Is bullying a 20th century thing? Or say in the 1800s what were kids bullied for? Was it verbal or physical or both?
Yes. We have ample evidence from both education writing in the period, and from fiction about schooling, to believe that bullying was much the same in the 19th century as it is today. The epithets have changed but, social media notwithstanding, the method hasn't.
In Some Thoughts Concerning Education (1693) John Locke comments darkly on the social pressure that exists between boys at school, calling it a "hazard" to "innocence and virtue". Many of the education thinkers who came after him were critical of schooling on any scale large enough to prevent every child having a personal relationship with the teacher, in part from the fear that larger schools created a lawless space (when the children were not supervised) where they would bully each other, fight, steal etc. Ironically, the author, philosopher, and children's publisher William Godwin argued (in 1797's The Enquirer) that this space, away from the teacher's eye, was necessary to teach children how to socialise with peers.
Godwin depicts school (and college) bullying in two of his novels: Fleetwood (1805) and Mandeville (1817), although both novels are set in earlier times. In both cases, boys conspire to humiliate the individual who has not fallen in step with everyone else. Fleetwood's sadistic "puppet trial" (it needs to be read to be believed) leads to the outsider's suicide. In Mandeville it is the protagonist who believes he is being bullied, contributing to a lifelong paranoia.
The most famous literary bully of the 19th century though, is Flashman - the villain of Thomas Hughes' Tom Brown's School Days (1857). We have strong reasons to think that Hughes' novel is a fictionalised memoir of his (and his brother's) time at Rugby School in the 1830s. Flashman is referred to as a bully from his first appearance, and the truism about bullying being cowardly is repeated here too. Flashman is an unsophisticated villain though, he mostly wants younger boys to act as his servants (a privilege only usually extended to the final year pupils) and uses physical violence to coerce them - he holds Tom up to the fire to be burned because he refuses him a ticket in a sweepstake. Hughes emphasises Tom's resilience and refusal to cave in to violence - Flashman is eventually expelled when he is caught drinking. The preface to Hughes' sixth edition included a letter from a school contemporary that refers to the "grief and misery" of bullying that destroys health and character for life.

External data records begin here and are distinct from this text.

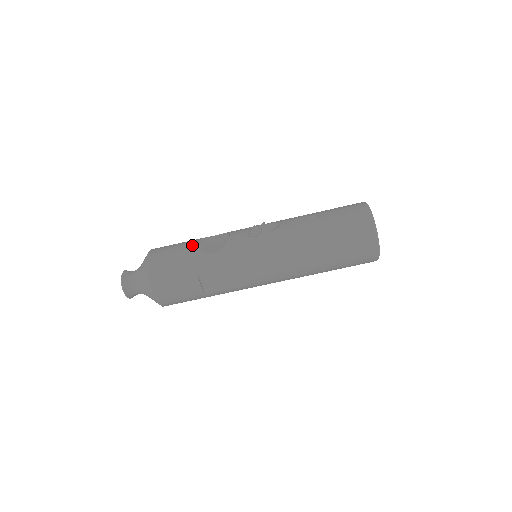
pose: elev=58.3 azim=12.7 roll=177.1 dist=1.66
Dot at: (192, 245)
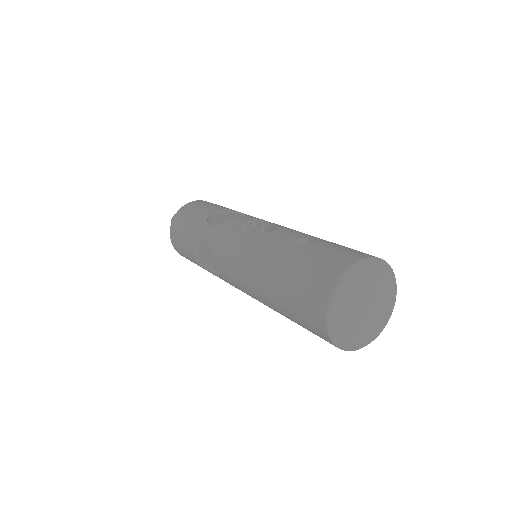
Dot at: (211, 210)
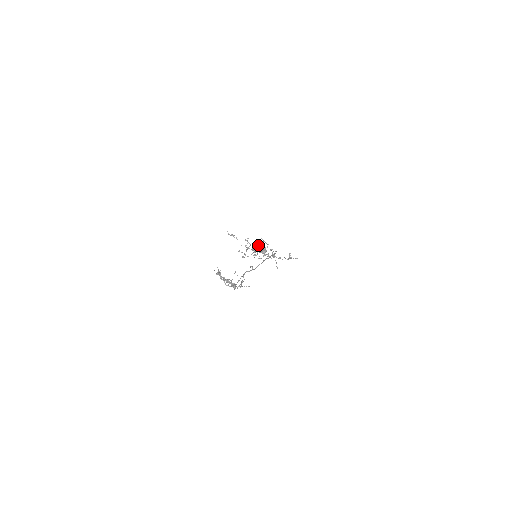
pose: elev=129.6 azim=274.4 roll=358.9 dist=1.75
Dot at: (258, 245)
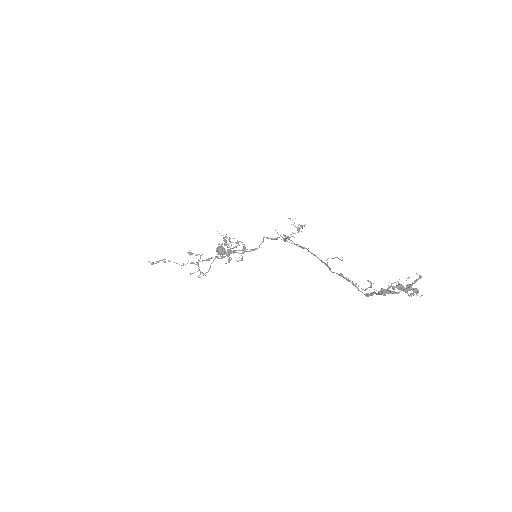
Dot at: occluded
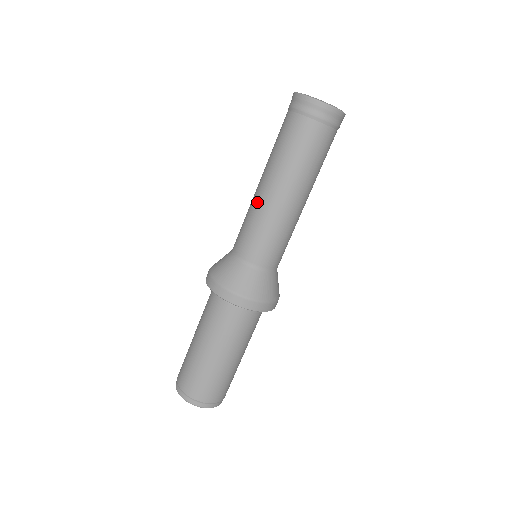
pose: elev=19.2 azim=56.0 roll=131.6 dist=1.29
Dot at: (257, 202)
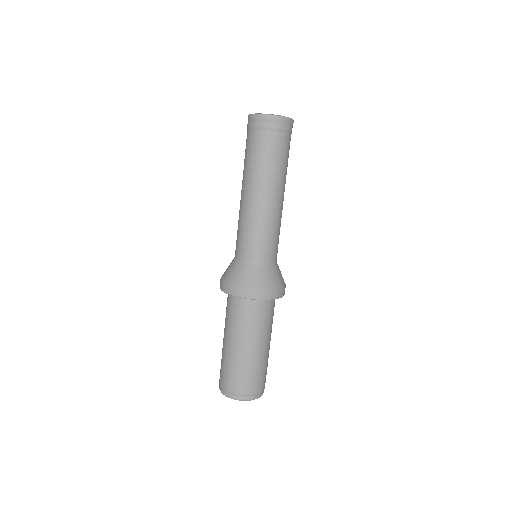
Dot at: (240, 208)
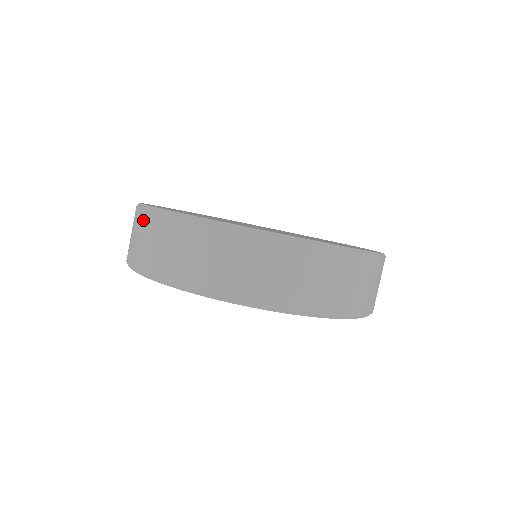
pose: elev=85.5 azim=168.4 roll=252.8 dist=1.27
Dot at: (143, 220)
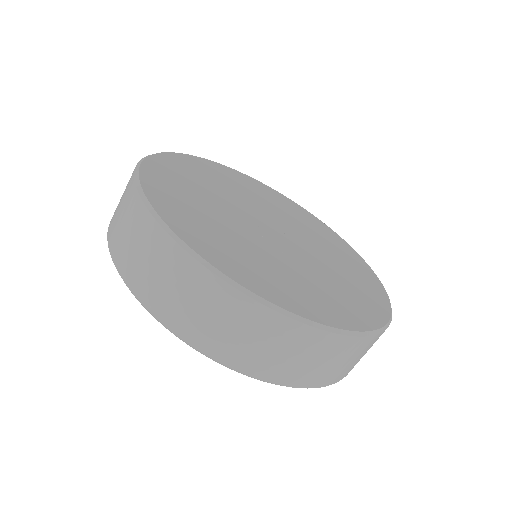
Dot at: (171, 257)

How people viewed bullying changed gradually from the 18th century to the 19th, but there was a persistent debate between advocates of "toughening up" and those who regarded bullying as a moral danger. If you have access, you can read a survey of it in Katharine Kitteridge's paper here.
Most references to bullying seem to be discussions of physical terror, as in the case of Flashman, but both of Godwin's examples are elaborate psychological campaigns.